Get the peer offset for your kernel (see find_gdb_offset directory); run the .sh script and copy the last line.
Put this into netstat_unix (struct_unix_sock__peer_offset).
Install netstat_unix into a root-owned directory and add it to your sudoers, like so:
bucko ALL=(ALL) NOPASSWD: /usr/local/bin/netstat_unix
This tool is used to find the peer (the 'ssh' process) which is asking for authentication, as SSH does not tell us.

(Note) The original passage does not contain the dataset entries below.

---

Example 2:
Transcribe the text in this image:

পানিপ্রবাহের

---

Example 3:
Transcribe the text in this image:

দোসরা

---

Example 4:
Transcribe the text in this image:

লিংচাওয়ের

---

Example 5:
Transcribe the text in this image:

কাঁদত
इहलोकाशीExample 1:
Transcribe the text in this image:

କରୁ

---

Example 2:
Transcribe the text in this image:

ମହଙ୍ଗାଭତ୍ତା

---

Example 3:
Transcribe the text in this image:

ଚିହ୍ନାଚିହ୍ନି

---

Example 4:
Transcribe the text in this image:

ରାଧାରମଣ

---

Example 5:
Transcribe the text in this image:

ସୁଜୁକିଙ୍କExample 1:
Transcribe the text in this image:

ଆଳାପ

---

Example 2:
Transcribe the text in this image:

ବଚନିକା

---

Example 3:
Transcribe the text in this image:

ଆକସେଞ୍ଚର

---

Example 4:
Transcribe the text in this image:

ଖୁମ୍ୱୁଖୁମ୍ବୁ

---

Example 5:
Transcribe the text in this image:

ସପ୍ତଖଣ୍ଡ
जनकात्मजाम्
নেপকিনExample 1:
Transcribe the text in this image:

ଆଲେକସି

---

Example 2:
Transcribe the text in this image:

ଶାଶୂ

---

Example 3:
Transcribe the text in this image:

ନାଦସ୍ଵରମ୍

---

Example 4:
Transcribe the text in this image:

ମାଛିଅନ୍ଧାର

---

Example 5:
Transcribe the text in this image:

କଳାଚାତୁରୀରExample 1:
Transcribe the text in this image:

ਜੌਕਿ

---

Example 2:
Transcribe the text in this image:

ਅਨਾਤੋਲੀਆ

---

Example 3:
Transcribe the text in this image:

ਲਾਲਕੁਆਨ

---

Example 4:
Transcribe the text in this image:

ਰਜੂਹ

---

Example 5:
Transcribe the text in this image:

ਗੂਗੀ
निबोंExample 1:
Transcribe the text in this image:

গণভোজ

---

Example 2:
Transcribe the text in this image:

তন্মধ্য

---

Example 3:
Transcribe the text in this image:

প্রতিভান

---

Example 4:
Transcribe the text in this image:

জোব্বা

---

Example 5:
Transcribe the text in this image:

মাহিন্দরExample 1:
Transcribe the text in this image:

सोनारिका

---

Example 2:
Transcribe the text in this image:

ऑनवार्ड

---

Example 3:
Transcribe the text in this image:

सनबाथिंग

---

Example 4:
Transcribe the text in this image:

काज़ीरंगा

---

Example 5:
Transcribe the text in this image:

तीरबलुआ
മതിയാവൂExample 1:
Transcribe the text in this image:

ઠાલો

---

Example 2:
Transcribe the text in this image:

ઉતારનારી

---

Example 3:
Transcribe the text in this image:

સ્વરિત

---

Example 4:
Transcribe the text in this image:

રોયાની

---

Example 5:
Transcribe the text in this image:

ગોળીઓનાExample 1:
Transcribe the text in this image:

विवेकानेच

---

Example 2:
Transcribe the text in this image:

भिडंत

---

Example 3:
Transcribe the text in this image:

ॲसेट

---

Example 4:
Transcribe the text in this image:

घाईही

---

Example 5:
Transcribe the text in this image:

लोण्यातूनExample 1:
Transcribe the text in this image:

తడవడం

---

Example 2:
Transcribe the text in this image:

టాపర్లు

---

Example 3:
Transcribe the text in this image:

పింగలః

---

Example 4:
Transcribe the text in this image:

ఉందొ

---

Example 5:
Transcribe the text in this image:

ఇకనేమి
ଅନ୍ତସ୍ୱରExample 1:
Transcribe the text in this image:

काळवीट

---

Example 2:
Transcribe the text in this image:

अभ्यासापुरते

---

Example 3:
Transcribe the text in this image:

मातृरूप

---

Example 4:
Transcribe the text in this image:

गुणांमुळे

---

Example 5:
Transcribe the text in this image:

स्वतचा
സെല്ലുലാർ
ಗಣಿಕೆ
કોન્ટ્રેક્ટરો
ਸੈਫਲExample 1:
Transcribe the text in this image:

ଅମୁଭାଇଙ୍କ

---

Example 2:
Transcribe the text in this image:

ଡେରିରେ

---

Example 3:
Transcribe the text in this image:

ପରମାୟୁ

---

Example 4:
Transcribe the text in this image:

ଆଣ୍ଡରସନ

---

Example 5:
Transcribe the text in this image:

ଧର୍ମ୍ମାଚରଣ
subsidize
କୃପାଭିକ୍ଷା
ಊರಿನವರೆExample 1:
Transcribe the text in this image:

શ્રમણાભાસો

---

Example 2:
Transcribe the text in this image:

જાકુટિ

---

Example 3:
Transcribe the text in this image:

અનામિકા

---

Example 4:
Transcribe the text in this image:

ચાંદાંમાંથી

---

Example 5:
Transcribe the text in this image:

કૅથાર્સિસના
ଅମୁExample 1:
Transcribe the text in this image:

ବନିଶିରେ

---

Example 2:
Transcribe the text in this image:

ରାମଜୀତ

This could be neater, if Linux would just tell us. Credit to the idea of debugging the kernel (and much of the code) to:
https://github.com/lemonsqueeze/unix_sockets_peers
Now stick the ssh_agent_confirm script into your ~/bin or wherever, and ensure you start ssh-agent with the $SSH_ASKPASS environment variable set to the location of that script. You'll need $DISPLAY set, too -- it'll try to fire up GUI utils, and in any case ssh-agent won't invoke $SSH_ASKPASS if $DISPLAY is not set.
Make sure you ssh-add with the '-c' commandline parameter, or the script won't be invoked.
You'll need zenity (it's used to display dialogs from bash).
You'll get a directory ~/.ssh_agent_confirm with a log and an auto_allow file.
Tries to identify the peer SSH process. Checks the key fingerprint and commandline against its own whitelist. If it's not there, gives a prompt. You can give a regex to catch commandlines, for example, I have "^ssh git@github.com " as one such regex, which allows all github operations on one particular key without prompting.
There is no way to make a deny whitelist right now. Add it if you like; I pretty much always allow my keys, I just don't like the idea that they are authed in secret.